Simplify. State any restrictions on the variables.

$2 log w + (3/2) log w + (1/2) log w^2$

For this question I did this:

$2 log w + (3/2) log w + (1/2) log w^2$
$2 log w + (3/2) log w + (1/2) x 2 log w$
$2 log w + (3/2) log w + log w$
$2 log w + (3/2) log w$
$(9/2) log w$

The $2 log w + log w$ is still 2 log because it is multiplying by one correct and $(1/2) log w^2$ is 1 log because you are multiplying $(1/2)$ by two to get one correct?

HI

$\frac{9}{2}\log w$ is the correct simplication , you cant go beyond that .

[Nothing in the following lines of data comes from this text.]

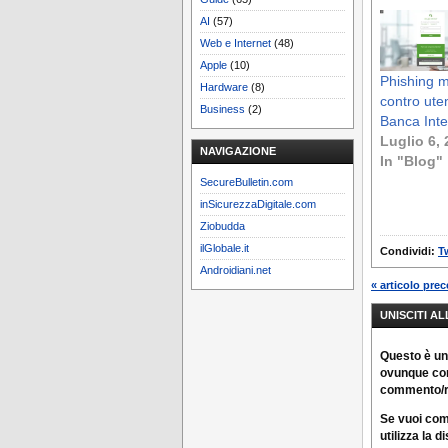
AI
(57)
Web e Internet
(48)
Apple
(10)
Phishing m
Hardware
(8)
contro uten
Business
(2)
Banca Int
Luglio 6,
NAVIGAZIONE
In "Blog"
SecureBulletin.com
inSicurezzaDigitale.com
Ziobudda
ilGlobale.it
Condividi:
T
Androidiani.net
« articolo pre
UNISCITI A
Questo è un
ovunque c
commento/ri
Se vuoi co
utilizza la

For the log to be defined , $w\in Z^+$ or in other words w>0 , try log negative sth , ur calculator will return with math error .
December 12th 2009, 08:04 PM
Barthayn

I know it is. However, I do not understand why it is like that. Could you explain my steps, or explain how you would do it?
December 12th 2009, 08:06 PM
mathaddict

Quote:

Originally Posted by Barthayn

I know it is. However, I do not understand why it is like that. Could you explain my steps, or explain how you would do it?

you mean the steps to get (9/2)log w , or why w must be >0 ? which one ?
December 12th 2009, 08:11 PM
Barthayn

Quote:

Originally Posted by mathaddict

you mean the steps to get (9/2)log w , or why w must be >0 ? which one ?

I wish to understand how to do the steps to get the final answer. I understand that a negative log will give you an error. I am confused with the 1/2 log w^2
December 12th 2009, 08:17 PM
mathaddict

Quote:

Originally Posted by Barthayn

The $2 log w + log w$ is still 2 log because it is multiplying by one correct and $(1/2) log w^2$ is 1 log (correct)because you are multiplying $(1/2)$ by two to get one correct?

$2\log w+\log w=3\log w$

this part ?
December 12th 2009, 08:20 PM
Barthayn

ahh. I see my mistake. I guess I looked at my steps incorrectly. I see I did everything correct. Thank you for your help.